Employers who utilise third-party vendors’ and their AI technology may seek warranties from vendors, confirming that the vendor has ensured appropriate safeguards have been put in place – for example, that the data fed into or used by any technology is un-biased. However, realistically, many vendors will only be willing to contract on standard terms that do not offer these protections. Possible alternative options for employers utilising AI technology from vendors may be: (1) to require such vendors to sign up to the employer’s “anti-discrimination policy”, or (2) to complete a survey/questionnaire requesting confirmation that the vendor has anti-discrimination measures in places. These documents may not be contractually binding but they may give employers (and potentially regulators) some comfort that gender bias has been considered in the development and implementation of the AI technology.
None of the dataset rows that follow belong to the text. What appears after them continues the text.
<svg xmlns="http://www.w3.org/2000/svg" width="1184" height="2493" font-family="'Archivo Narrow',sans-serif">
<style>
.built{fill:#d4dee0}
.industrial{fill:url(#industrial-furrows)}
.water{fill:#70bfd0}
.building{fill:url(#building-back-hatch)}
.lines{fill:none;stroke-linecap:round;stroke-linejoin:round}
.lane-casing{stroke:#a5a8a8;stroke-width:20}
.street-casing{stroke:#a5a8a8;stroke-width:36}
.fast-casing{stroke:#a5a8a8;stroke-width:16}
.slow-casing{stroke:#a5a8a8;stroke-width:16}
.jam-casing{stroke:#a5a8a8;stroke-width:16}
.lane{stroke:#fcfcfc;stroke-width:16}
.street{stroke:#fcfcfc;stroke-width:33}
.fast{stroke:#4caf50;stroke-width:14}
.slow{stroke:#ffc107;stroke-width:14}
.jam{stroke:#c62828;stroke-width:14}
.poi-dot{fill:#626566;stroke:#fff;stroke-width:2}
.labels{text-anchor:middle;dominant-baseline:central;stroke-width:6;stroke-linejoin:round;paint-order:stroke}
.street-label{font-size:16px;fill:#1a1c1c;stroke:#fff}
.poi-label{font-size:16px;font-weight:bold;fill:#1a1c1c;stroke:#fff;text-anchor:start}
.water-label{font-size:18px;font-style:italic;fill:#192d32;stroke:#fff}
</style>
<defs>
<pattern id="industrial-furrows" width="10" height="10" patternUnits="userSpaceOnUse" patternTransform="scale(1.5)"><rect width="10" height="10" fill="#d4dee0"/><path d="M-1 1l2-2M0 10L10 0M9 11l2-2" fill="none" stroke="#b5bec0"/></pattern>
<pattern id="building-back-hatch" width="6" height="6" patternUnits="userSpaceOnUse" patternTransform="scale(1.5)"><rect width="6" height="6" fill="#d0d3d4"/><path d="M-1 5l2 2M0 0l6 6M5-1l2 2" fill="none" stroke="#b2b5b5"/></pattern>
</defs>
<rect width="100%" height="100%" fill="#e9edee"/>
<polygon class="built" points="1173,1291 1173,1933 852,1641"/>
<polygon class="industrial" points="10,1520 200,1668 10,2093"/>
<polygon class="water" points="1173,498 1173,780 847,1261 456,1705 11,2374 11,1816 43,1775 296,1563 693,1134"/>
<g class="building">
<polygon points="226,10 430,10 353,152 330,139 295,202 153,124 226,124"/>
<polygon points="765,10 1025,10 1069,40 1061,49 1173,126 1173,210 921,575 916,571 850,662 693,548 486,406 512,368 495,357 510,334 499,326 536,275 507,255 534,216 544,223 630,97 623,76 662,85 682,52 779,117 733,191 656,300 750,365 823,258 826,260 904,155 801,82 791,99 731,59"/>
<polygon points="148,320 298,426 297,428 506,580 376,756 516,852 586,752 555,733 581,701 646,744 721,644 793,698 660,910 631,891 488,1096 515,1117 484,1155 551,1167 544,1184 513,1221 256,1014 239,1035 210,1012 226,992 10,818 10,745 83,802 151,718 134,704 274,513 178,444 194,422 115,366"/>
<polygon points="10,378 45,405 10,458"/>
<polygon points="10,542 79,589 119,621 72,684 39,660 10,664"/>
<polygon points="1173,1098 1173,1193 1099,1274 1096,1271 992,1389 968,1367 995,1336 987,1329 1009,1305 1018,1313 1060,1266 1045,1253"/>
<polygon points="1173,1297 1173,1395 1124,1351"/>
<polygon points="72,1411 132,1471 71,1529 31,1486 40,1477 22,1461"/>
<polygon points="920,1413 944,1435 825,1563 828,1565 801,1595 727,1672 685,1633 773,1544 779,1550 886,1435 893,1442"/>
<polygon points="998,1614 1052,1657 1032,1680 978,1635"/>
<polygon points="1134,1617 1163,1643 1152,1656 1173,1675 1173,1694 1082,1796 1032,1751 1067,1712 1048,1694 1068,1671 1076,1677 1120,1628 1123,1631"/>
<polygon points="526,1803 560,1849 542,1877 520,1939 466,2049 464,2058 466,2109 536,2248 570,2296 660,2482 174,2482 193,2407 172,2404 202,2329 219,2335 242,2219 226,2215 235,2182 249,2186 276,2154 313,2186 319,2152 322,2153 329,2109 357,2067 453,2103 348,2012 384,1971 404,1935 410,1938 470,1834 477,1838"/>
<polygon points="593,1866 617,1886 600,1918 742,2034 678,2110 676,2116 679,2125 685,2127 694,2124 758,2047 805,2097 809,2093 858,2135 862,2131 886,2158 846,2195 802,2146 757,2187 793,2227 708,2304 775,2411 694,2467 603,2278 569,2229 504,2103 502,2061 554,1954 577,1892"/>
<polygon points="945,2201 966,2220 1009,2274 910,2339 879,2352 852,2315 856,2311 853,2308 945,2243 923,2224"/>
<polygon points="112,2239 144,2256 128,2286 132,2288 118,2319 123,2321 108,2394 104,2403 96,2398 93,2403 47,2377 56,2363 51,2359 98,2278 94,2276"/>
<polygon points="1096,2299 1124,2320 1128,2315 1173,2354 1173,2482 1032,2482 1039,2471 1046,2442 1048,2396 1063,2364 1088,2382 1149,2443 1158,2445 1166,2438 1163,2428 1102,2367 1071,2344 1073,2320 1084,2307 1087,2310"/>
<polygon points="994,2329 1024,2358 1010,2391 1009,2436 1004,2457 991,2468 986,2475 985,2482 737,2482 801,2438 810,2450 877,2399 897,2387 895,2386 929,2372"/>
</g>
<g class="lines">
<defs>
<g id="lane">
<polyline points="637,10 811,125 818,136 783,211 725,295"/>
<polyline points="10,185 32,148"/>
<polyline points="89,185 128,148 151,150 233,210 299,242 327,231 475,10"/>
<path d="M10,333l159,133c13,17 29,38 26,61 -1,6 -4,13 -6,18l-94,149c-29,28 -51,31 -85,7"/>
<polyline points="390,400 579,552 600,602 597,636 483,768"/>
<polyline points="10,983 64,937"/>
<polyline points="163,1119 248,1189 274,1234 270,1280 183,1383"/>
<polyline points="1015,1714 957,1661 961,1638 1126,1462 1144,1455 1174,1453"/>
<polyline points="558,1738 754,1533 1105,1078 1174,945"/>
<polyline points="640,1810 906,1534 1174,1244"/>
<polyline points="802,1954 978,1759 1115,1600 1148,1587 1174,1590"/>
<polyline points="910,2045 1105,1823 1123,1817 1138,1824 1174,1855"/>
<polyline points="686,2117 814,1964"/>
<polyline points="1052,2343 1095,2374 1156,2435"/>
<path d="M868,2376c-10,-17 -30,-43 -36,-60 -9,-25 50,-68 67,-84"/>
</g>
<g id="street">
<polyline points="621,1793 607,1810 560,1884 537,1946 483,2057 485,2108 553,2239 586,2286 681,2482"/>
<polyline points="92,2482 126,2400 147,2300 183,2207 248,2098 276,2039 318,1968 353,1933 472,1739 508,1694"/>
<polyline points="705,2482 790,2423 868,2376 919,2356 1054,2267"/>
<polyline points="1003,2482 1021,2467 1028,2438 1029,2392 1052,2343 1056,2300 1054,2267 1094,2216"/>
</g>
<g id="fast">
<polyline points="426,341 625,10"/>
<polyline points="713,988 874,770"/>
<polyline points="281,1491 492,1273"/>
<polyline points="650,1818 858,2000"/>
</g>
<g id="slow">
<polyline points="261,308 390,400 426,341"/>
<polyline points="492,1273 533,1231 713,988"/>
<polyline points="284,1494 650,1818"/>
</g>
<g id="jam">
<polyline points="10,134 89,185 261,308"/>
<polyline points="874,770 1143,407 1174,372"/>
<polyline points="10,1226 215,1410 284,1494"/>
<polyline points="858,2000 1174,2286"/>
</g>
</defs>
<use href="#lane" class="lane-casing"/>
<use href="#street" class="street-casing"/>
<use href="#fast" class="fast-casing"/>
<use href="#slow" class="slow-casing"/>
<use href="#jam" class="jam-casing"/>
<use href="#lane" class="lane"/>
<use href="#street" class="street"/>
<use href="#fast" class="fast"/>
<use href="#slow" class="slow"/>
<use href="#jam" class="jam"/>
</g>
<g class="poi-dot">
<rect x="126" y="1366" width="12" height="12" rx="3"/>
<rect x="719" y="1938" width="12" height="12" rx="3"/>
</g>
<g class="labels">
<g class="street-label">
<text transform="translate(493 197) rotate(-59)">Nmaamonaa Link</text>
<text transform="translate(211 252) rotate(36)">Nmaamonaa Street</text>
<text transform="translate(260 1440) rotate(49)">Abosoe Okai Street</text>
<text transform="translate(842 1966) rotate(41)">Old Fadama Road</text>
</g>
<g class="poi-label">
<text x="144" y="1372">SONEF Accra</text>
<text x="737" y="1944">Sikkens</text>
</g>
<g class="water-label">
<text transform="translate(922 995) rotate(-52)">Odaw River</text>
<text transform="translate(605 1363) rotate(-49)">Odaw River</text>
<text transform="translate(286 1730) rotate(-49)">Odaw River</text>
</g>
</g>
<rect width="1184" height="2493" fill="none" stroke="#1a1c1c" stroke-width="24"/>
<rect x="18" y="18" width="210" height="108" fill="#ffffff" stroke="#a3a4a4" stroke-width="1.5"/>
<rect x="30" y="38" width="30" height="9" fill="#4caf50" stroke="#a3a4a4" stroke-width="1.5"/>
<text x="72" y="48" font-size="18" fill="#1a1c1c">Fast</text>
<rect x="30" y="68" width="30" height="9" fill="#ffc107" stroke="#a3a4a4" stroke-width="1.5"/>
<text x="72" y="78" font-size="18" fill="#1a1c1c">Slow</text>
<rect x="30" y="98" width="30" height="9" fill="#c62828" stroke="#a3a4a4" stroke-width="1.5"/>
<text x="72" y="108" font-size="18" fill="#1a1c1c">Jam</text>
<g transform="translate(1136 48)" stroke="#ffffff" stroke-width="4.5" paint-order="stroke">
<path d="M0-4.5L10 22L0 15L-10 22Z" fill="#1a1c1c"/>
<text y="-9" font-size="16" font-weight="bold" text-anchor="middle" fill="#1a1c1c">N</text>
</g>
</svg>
In accordance with ICO guidelines, other measures employers may consider putting in place are as follows:
- Ensure diversity in the initial database – establish clear policies and good practices on AI development standards and controls.
- Review and challenge data output – establish testing or audit requirements for decisions made by the AI system. Ensure the outputs are fair and do not adversely and unfairly impact women or other groups. The AI system’s performance should be constantly monitored.
- Document all steps and decisions taken to manage discrimination risk – documentation may include communication between the employer and vendor explaining and enquiring about the technical approaches to ensure fairness in the quality of the data, as well as internal minutes and memos showing due consideration of these issues and compliance with internal policies. Warranties, signing up to anti-discrimination policies and confirmatory questionnaires as mentioned above may also form part of such prudent record-keeping.
- Lead with a diverse team – ensure senior managers developing recruitment policies are diverse and include key female members who influence how an AI application is developed and used. Having a diverse team will also help mitigate any unconscious biases held by the human supervisors operating the AI tool.